Saturday, May 14, 2005

Winks-related: Tights at Blim

Wow! The Tights show at Blim tonight, as part of the Lamb's Wool uhh revue, was really very exciting! Having seen the Winks about six times in the last year, it was really great to see Todd and Tyr do something quite different, to see how well they interact with each other in a completely other mode. Andy Dixon, aka Secret Mommy, added live electronic manipulations to their improvisations, which ranged from fairly loud and noisy to fairly quiet and textured, with Todd at one point bringing in a theme from "Armagideon Time," by Willie Williams (or so I learned after the gig, having always previously associated it with the Clash -- tho' Todd got detoured into a blind alley briefly and tried to tell me it was by Wesley Willis, which is a very different matter indeed). I liked the set far better than the previous Secret Mommy gig I'd seen, and bought two copies of the limited Tights CDR with hand-drawn art by Tyr (one for me and one for a cello-playing friend). She tells me they have a split Winks/Tights CD coming out in September...

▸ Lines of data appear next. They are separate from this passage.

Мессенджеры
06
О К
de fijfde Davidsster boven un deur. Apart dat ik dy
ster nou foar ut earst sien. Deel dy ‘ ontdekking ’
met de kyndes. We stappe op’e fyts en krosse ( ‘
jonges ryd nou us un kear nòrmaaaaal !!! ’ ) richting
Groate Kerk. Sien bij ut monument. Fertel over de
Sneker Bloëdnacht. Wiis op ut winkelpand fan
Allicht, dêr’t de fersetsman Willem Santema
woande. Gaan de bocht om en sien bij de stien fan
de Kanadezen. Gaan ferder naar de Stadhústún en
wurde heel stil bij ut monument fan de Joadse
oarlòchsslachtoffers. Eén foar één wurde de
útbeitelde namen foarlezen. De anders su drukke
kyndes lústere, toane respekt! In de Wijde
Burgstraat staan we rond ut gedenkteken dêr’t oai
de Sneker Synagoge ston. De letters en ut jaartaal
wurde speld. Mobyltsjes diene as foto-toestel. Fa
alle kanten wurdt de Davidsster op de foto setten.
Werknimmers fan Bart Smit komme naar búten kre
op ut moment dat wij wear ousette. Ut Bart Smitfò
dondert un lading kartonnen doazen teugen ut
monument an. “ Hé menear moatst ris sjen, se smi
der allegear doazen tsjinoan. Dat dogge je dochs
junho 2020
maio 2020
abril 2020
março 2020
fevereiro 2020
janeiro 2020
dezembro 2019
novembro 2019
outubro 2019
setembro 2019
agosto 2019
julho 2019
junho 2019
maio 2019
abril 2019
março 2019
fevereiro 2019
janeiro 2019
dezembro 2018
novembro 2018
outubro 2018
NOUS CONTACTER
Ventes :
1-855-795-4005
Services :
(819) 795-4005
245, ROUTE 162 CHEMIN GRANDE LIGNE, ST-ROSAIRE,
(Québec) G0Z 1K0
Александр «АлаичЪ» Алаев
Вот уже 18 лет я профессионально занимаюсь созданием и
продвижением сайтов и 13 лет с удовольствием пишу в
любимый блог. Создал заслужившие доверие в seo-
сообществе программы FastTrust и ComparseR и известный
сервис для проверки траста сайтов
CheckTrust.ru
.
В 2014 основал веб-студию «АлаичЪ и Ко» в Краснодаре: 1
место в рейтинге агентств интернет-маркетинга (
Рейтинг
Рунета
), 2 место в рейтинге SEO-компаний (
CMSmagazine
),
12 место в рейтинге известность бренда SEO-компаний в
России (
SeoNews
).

There was much else to the night, but the high points were all Winks-related. Tim Sars, the baritone sax guy, did very cool improvisations over recordings he laid down live, creating lovely layered sounds, his sax playing reminding me of, oh, Albert Ayler playing a really subdued dirge. On a baritone sax. Tyr did some solo cello stuff (Bach with distortion!), too; she's really a very very GOOD musician. Their performances were punctuated by dance bits, my favourite of which was by Patricia Kim, I think -- doing something quite expressive to what sounded like a Tom Waits song I don't know (or the vocals from a Tom Waits song -- something to the effect of "What the hell's he building in there?" -- recontextualized in the context of minimal electronic music). A night like tonight fills me with protective feelings for our Vancouver scene. It seems the way of things that half of the people I saw perform on tonight's showcase will probably be doing straight jobs by the time they're 30 -- with their art under their beds (like me), unrealized writing projects in long-unopened files on their computer (like me), lyrics to songs without music set to them (like me), forced to content themselves with the consumption of art, since work takes up most of their day. The Winks seem like they just might have a chance to make a career for themselves at this, though; they're good enough, passionate enough, unique enough, dedicated enough, nice enough that it just seems like they might have a kick at this particular cat, and I'll do whatever I can to encourage that: fuck dayjobs! (fuck straight jobs! Or as a poster in Vancouver's forgotten anarchist paper, Open Road, used to read:

Fuck Work
Before it Fucks You

It's soooo cool that they're going to be touring Australia, too. It just makes me feel warm and fuzzy all over.

Anyhow, one funny moment I wanted to relate: Todd and Tyr brought glow-in-the-dark goalie-type masks to wear on the dark stage as they performed. Todd put his on, but Tyr was reluctant. I considered starting a chant of "Put It On! Put It On!" (not because I cared about whether she was wearing a mask, which is why I didn't bother, but because it would have been a pleasing reversal of a more usual phrase sometimes directed at women on stage). Such things amuse me, anyhow. They may not translate to the page.

Hey: are you from Vancouver? Do you want to support the local arts scene? If so, have you gone to Blim yet? If not... Well, uh, you should go. Really. It's a nice little venue, way up in the Penthouse of an office building near Tinseltown. There's almost always neat stuff going on. Just take a chance...

PS: Oh: I chatted with Tim, too, and he tells me that he'll be doing big-band kinda stuff at the Commercial Drive Legion on Saturday night, with a project called Sweet Pea. If y'all happen to need something to do. Lee Hutzulak plays Blim, meanwhile. I think I'm stayin' home, myself. Broke again.